The difference is that ISFP's scarcity comes from the gap between Fi's high standards and Se's immediate reality: "I know what good looks like, but I don't have it." POOR's scarcity comes from lower S1 (confidence / self-worth) and lower S3 (core value / drive). It sounds less like "I don't have it" and more like "I may not deserve to have it."

ISFP's poverty is a distance from the physical world of good things. POOR's poverty is psychological scarcity.

If you are POOR + ISFP, you are probably the type of person who clearly has ability but still does not dare to charge for it. What you make may be excellent-your taste, your craft, your eye for detail-but you automatically undervalue yourself. Someone else charges 1000; you charge 300. That is not modesty. It is that you genuinely think you are only worth 300.

INFP

The wealth gap between ideals and reality

INFP scarcity is more abstract. Fi builds an ideal universe, and the real world's GDP never catches up. What overlaps with POOR is that both experience "poverty" as something broader than money.

The difference is that INFP's "poor" sounds like, "The world owes me an ideal life," whereas POOR's "poor" sounds more like, "I owe myself a reason to keep going." It is more internalized, and heavier.

If you are POOR + INFP, there may be a beautiful castle in your inner world, yet you feel you deserve only the hut beside it, staring from a distance. Your creativity and sensitivity are both strong, but you treat them as useless because your value system only recognizes abilities that can be quantified and monetized. The strange thing is: many people would happily pay for exactly the kind of sensitivity you dismiss as worthless.

Dimension translation

Dimension collisions

This section handles the same outer behavior and explains why SBTI and MBTI may read it as two completely different inner motivations.

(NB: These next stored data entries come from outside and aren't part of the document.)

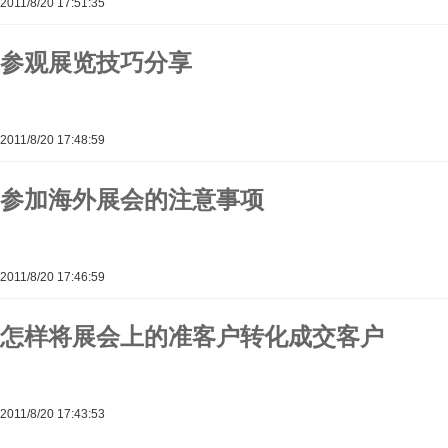
2011/8/20 17:51:35
参观展览技巧分享
2011/8/20 17:48:59
参加海外展会的注意事项
2011/8/20 17:46:59
怎样将展会上的准客户转化成交客户
2011/8/20 17:43:53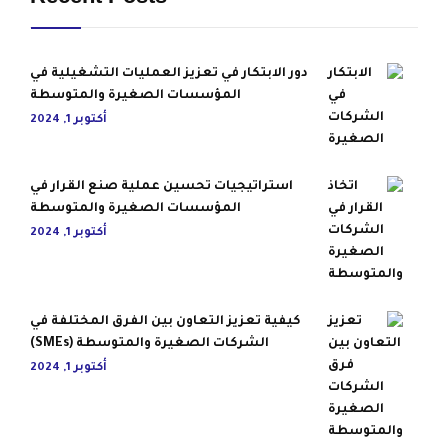
دور الابتكار في تعزيز العمليات التشغيلية في
المؤسسات الصغيرة والمتوسطة
أكتوبر 1, 2024
استراتيجيات تحسين عملية صنع القرار في
المؤسسات الصغيرة والمتوسطة
أكتوبر 1, 2024
كيفية تعزيز التعاون بين الفرق المختلفة في
الشركات الصغيرة والمتوسطة (SMEs)
أكتوبر 1, 2024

Collision pointSBTI saysMBTI saysIn plain English
Source of scarcityS1 = low + S3 = low (low self-worth and low striving together)ISFP: lives in the present but the present is not good enough; INFP: lives in ideals but ideals are too far awaySBTI is more direct: you feel poor not because the outside world is objectively that bad, but because your internal pricing system marked you down too low. That is harder to solve than material poverty, because what needs updating is not your bank account but your belief system.
Action levelAc somewhat low ("it probably won't change anything anyway")ISFP: bursts of effort on things it cares about; INFP: can work obsessively when inspiredPOOR's low action is not laziness. It is the belief that your actions will not create meaningful results. That is the most poisonous part of scarcity: it does not freeze your body directly. It convinces you that moving would be pointless.
RelationshipsE2 = medium + So1 = lowISFP: not proactive, but warm once approached; INFP: opens selectively to trusted peopleIn relationships, POOR tends to step back first-not because closeness is unwanted, but because of the feeling, "I don't really have much to offer you." But relationships are not transactions. You do not need to qualify for them. Your presence itself is one of the most valuable things you can offer.

Soul check

Soul questions

Question 1

Is your "poverty" a fact or a belief? If someone made a list for you-skills, relationships, experience, qualities-would you admit the list is longer than you think it is? Or would your first instinct be to say, "Those don't count"?

Question 2

Have you ever rejected a good opportunity with reasons like "I'm not ready yet" or "This isn't right for me," when the real reason was "I don't think I'm qualified"? ISFP would at least try. INFP would at least agonize. Have you denied yourself even the right to hesitate?

Question 3

If the scarcity vanished: if you woke up and fully believed, "I am enough"-good enough, valuable enough, entitled enough to ask for more-what would happen to your life? Does that image excite you, or frighten you? If it frightens you, what exactly are you afraid of?